Shares of Walt Disney edged upward by as much as 3.16% in after-hours trading, rising as high as $97.10 per share after tonight’s earnings report

Walt Disney released its latest earnings report after closing bell tonight, posting diluted earnings of $1.27 per share, a 23% year over year increase, on revenue of $13.4 billion. Analysts had been expecting earnings of $1.07 per share on $12.85 billion in revenue for the first fiscal quarter of 2015. In the same quarter last year, Disney reported earnings of $1.03 per share on $12.3 billion in revenue.

The Walt Disney Company

Key metrics from Walt Disney’s earnings report

Disney reported net income of $2.2 billion, compared to $1.8 billion in the same quarter a year ago. Adjusted earnings were the same as diluted earnings at $1.27 per share.

Walt Disney Chairman and CEO Robert Iger said in a statement, “This was yet another incredibly strong quarter for our Company, with diluted EPS up 23% driven by record revenue as well as significant growth in segment operating income. Our results once again reflect the strength of our brands and high quality content and demonstrate that our proven franchise strategy creates long-term value across all of our businesses.”

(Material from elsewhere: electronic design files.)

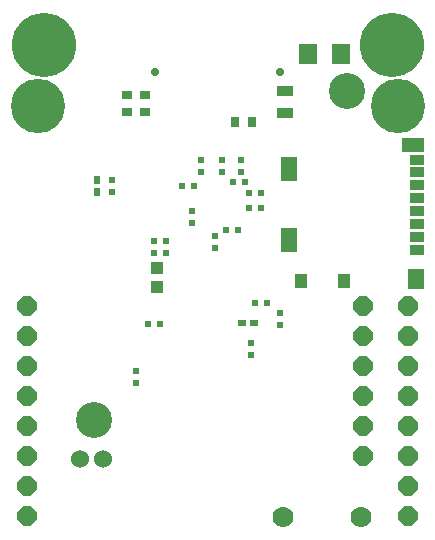
<source format=gbs>
G04 Layer_Color=16711935*
%FSLAX25Y25*%
%MOIN*%
G70*
G01*
G75*
%ADD92C,0.06000*%
%ADD131C,0.12000*%
%ADD136R,0.02900X0.03400*%
%ADD137R,0.03400X0.02900*%
%ADD140R,0.02400X0.02400*%
%ADD153R,0.05200X0.03600*%
%ADD162C,0.18117*%
%ADD163C,0.07000*%
%ADD164P,0.06927X8X22.5*%
%ADD165C,0.02800*%
%ADD166C,0.21400*%
%ADD167R,0.04337X0.05124*%
%ADD168R,0.05715X0.07880*%
%ADD169R,0.07487X0.05006*%
%ADD170R,0.04731X0.03353*%
%ADD171R,0.04731X0.03746*%
%ADD172R,0.05715X0.06502*%
%ADD173R,0.02600X0.02400*%
%ADD174R,0.02400X0.02400*%
%ADD175R,0.04400X0.04400*%
%ADD176R,0.02400X0.02600*%
%ADD177R,0.06000X0.06700*%
D92*
X31937Y25000D02*
D03*
X24000D02*
D03*
D131*
X113076Y147669D02*
D03*
X28676Y37969D02*
D03*
D136*
X75876Y137169D02*
D03*
X81376D02*
D03*
D137*
X39876Y140769D02*
D03*
Y146269D02*
D03*
X45676Y140769D02*
D03*
Y146269D02*
D03*
D140*
X81176Y63469D02*
D03*
Y59469D02*
D03*
X90676Y69469D02*
D03*
Y73469D02*
D03*
X42976Y50169D02*
D03*
Y54169D02*
D03*
X71576Y124669D02*
D03*
Y120669D02*
D03*
X34876Y113969D02*
D03*
X34876Y117969D02*
D03*
X52976Y93469D02*
D03*
X52976Y97469D02*
D03*
X77676Y124669D02*
D03*
Y120669D02*
D03*
X64576Y124669D02*
D03*
Y120669D02*
D03*
X48776Y93469D02*
D03*
X48776Y97469D02*
D03*
X69176Y95169D02*
D03*
Y99169D02*
D03*
X61376Y103669D02*
D03*
Y107669D02*
D03*
D153*
X92476Y140426D02*
D03*
X92476Y147569D02*
D03*
D162*
X130000Y142500D02*
D03*
X10000D02*
D03*
D163*
X117974Y5737D02*
D03*
X91982D02*
D03*
D164*
X118500Y76000D02*
D03*
Y66000D02*
D03*
Y56000D02*
D03*
Y46000D02*
D03*
Y36000D02*
D03*
Y26000D02*
D03*
X6500Y76000D02*
D03*
Y66000D02*
D03*
Y56000D02*
D03*
Y46000D02*
D03*
Y36000D02*
D03*
Y26000D02*
D03*
Y16000D02*
D03*
Y6000D02*
D03*
X133500Y76000D02*
D03*
Y66000D02*
D03*
Y56000D02*
D03*
Y46000D02*
D03*
Y36000D02*
D03*
Y26000D02*
D03*
Y16000D02*
D03*
Y6000D02*
D03*
D165*
X90900Y154095D02*
D03*
X49134D02*
D03*
D166*
X12000Y163000D02*
D03*
X128000D02*
D03*
D167*
X112303Y84280D02*
D03*
X97736D02*
D03*
D168*
X93898Y98059D02*
D03*
Y121563D02*
D03*
D169*
X135138Y129535D02*
D03*
D170*
X136516Y124772D02*
D03*
D171*
Y120638D02*
D03*
Y116307D02*
D03*
Y111976D02*
D03*
Y107646D02*
D03*
Y103315D02*
D03*
Y98984D02*
D03*
Y94654D02*
D03*
D172*
X136024Y84968D02*
D03*
D173*
X82076Y70169D02*
D03*
X78176D02*
D03*
D174*
X58276Y116069D02*
D03*
X62276D02*
D03*
X72776Y101169D02*
D03*
X76776D02*
D03*
X75076Y117369D02*
D03*
X79076D02*
D03*
X84376Y113669D02*
D03*
X80376D02*
D03*
X84376Y108624D02*
D03*
X80376D02*
D03*
X86476Y76969D02*
D03*
X82476D02*
D03*
X46876Y70069D02*
D03*
X50876D02*
D03*
D175*
X49876Y88469D02*
D03*
Y82119D02*
D03*
D176*
X29976Y113969D02*
D03*
X29976Y117869D02*
D03*
D177*
X100064Y159869D02*
D03*
X111176D02*
D03*
M02*

</source>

Disney’s earnings results by segment

The entertainment company’s Media Networks segment saw an 11% increase in revenues, which rose to $5.9 billion. Revenues from Walt Disney’s Parks and Resorts segment increased 9% to $3.91 billion for the quarter, although the company’s Studio Entertainment segment saw its revenues decline 2% to $1.858 billion. Disney’s Consumer Products segment recorded a 22% increase in revenue, which climbed to $1.379 billion. The company’s Interactive division saw a 5% decline to $384 million for the quarter.

Walt Disney reported strong performance in its Frozen-related consumer products as well as growth in Marvel’s Guardians of the Galaxy and Maleficent. TV shows that performed well include Criminal Minds, Once Upon a Time and Scandal. The company reported a decline at ESPN, however, due to higher costs for production and programming.